O TITULO deste texto é, sim, uma alusão à música de Roberto Carlos lançada em 1981, denominada “Guerra dos Meninos”. A música, de letra simples, fala dever ser a infância, luz em forma de menino, a inocência da sabedoria, da esperança na voz de um menino e, que aos poucos, enquanto cantavam, iam formando um batalhão de paz, (com crianças) que vinham de todos os lugares e aos poucos eram milhões espalhando amor aos corações.
Depois de incontáveis «lá, lá, lá”, encerra última estrofe dizendo que «uma luz imensa apareceu, tocaram fortes os sinos, os sons eram divinos e a paz tão esperada aconteceu, inimigos se abraçaram e juntos festejaram, o bem maior, a paz, o amor e Deus”.
Nos últimos tempos tenho pensando e, sobretudo, cantarolado essa música. Tenho me feito inúmeros questionamentos sobre o que o país fez com o seu futuro nos últimos anos. O Brasil e sua sociedade fracassou. Um redundante fracasso em tudo – ou quase tudo – que se refere as nossas crianças.

**Dados:**
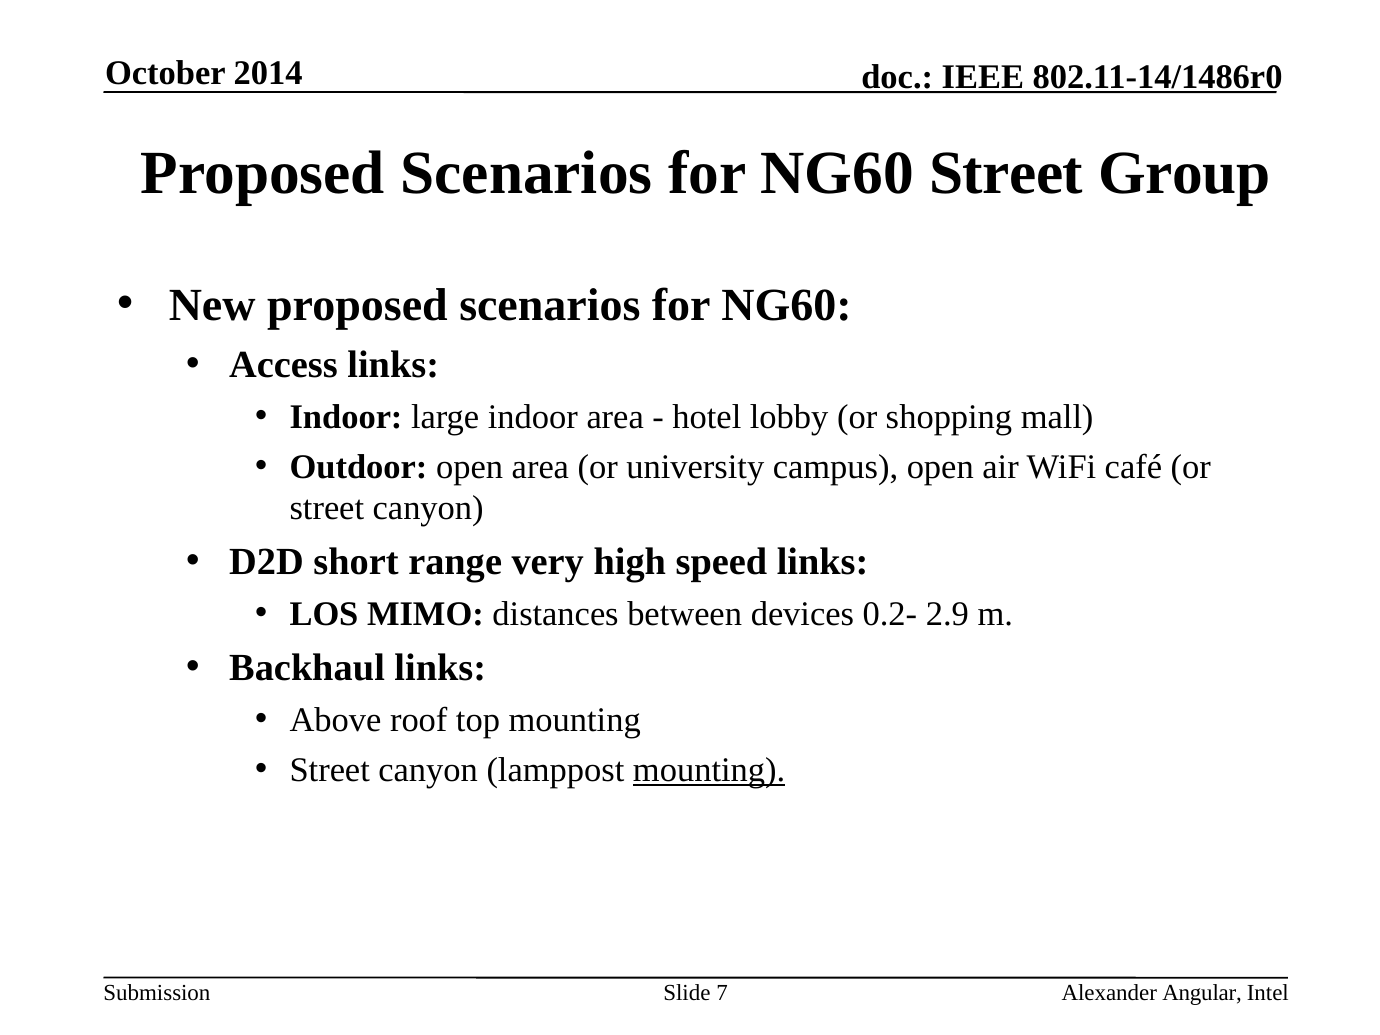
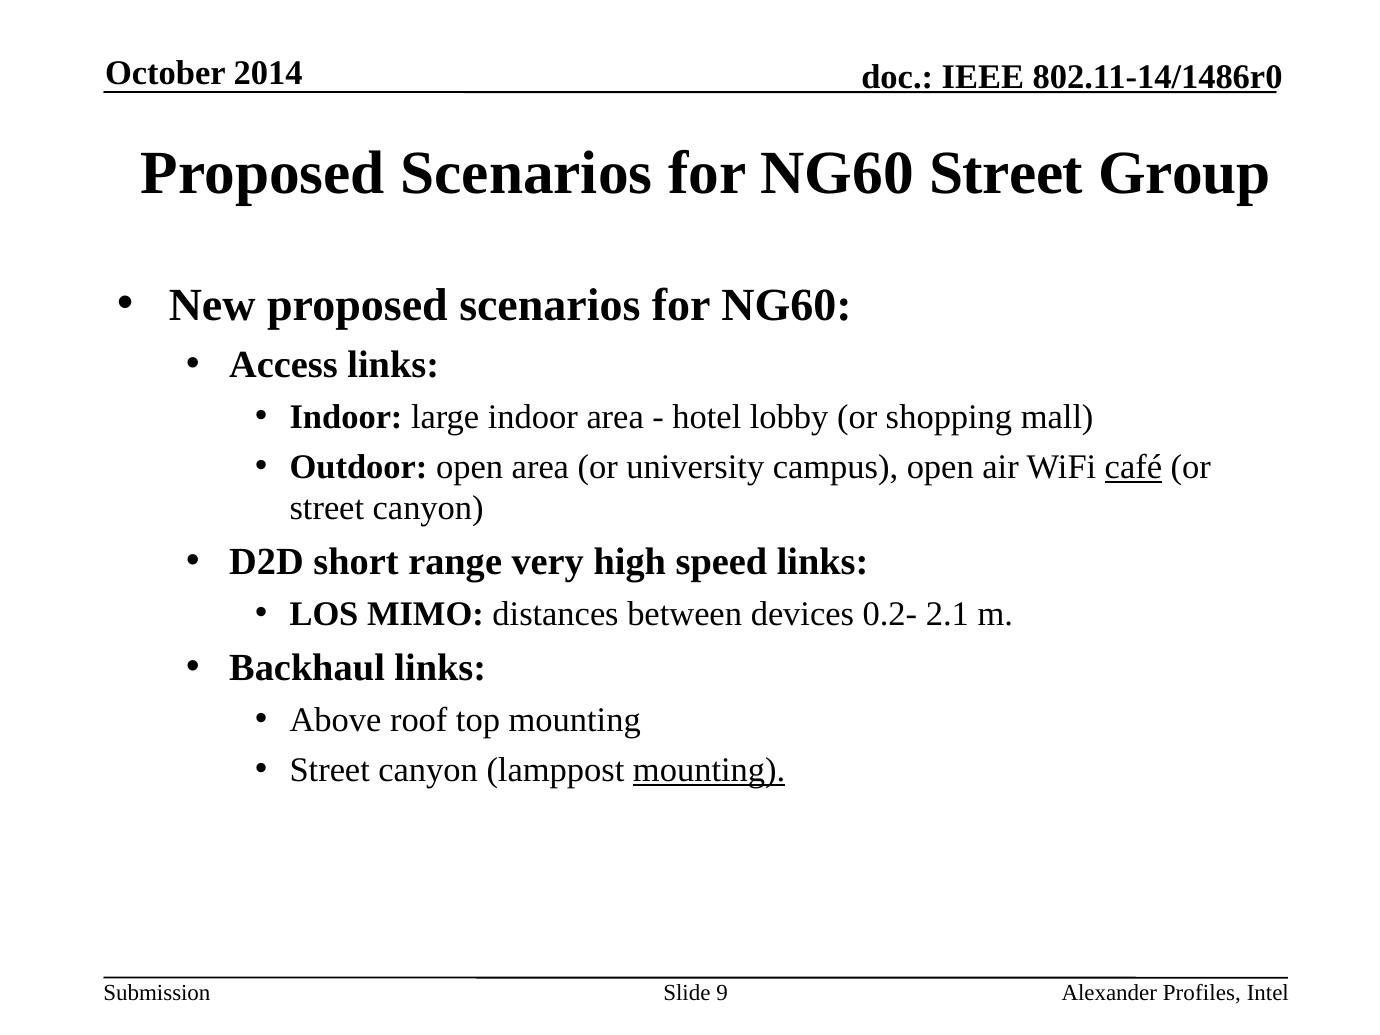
café underline: none -> present
2.9: 2.9 -> 2.1
7: 7 -> 9
Angular: Angular -> Profiles
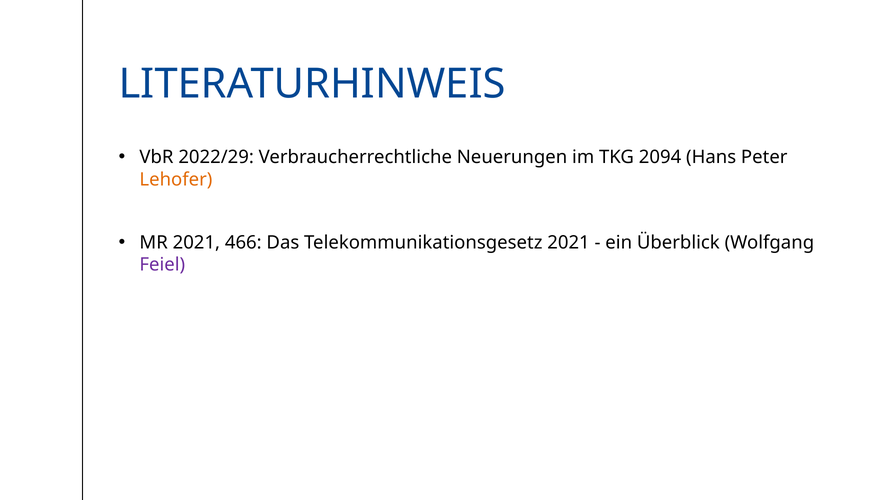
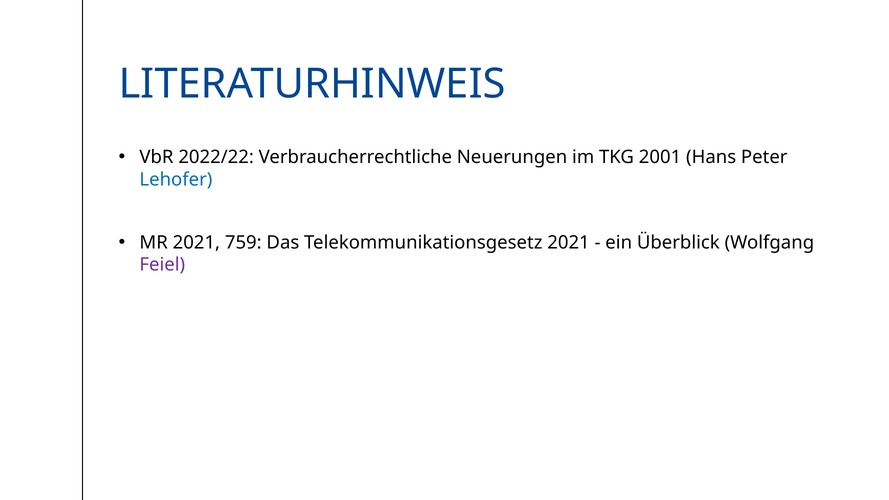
2022/29: 2022/29 -> 2022/22
2094: 2094 -> 2001
Lehofer colour: orange -> blue
466: 466 -> 759
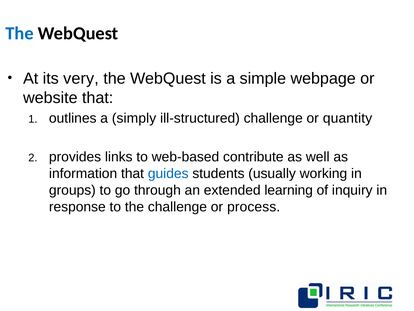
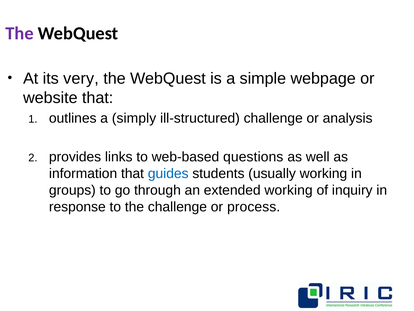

**Instruções das tarefas:**
**a)** Responda às perguntas abaixo com base no trecho.
(i) Em que ano foi lançada a música de Roberto Carlos citada no trecho?
(ii) Segundo a última estrofe citada, o que os inimigos fizeram?
(iii) De acordo com o trecho, o que aconteceu com o Brasil e sua sociedade?
**b)** Transcreva do trecho tudo o que vai de “O TITULO deste” até “amor aos corações.”.

**Respostas fornecidas:**
**a)**
(i) Em 1981.
(ii) Eles se abraçaram e juntos festejaram.
(iii) O Brasil e sua sociedade fracassaram.

**b)**
O TITULO deste texto é, sim, uma alusão à música de Roberto Carlos lançada em 1981, denominada “Guerra dos Meninos”. A música, de letra simples, fala dever ser a infância, luz em forma de menino, a inocência da sabedoria, da esperança na voz de um menino e, que aos poucos, enquanto cantavam, iam formando um batalhão de paz, (com crianças) que vinham de todos os lugares e aos poucos eram milhões espalhando amor aos corações.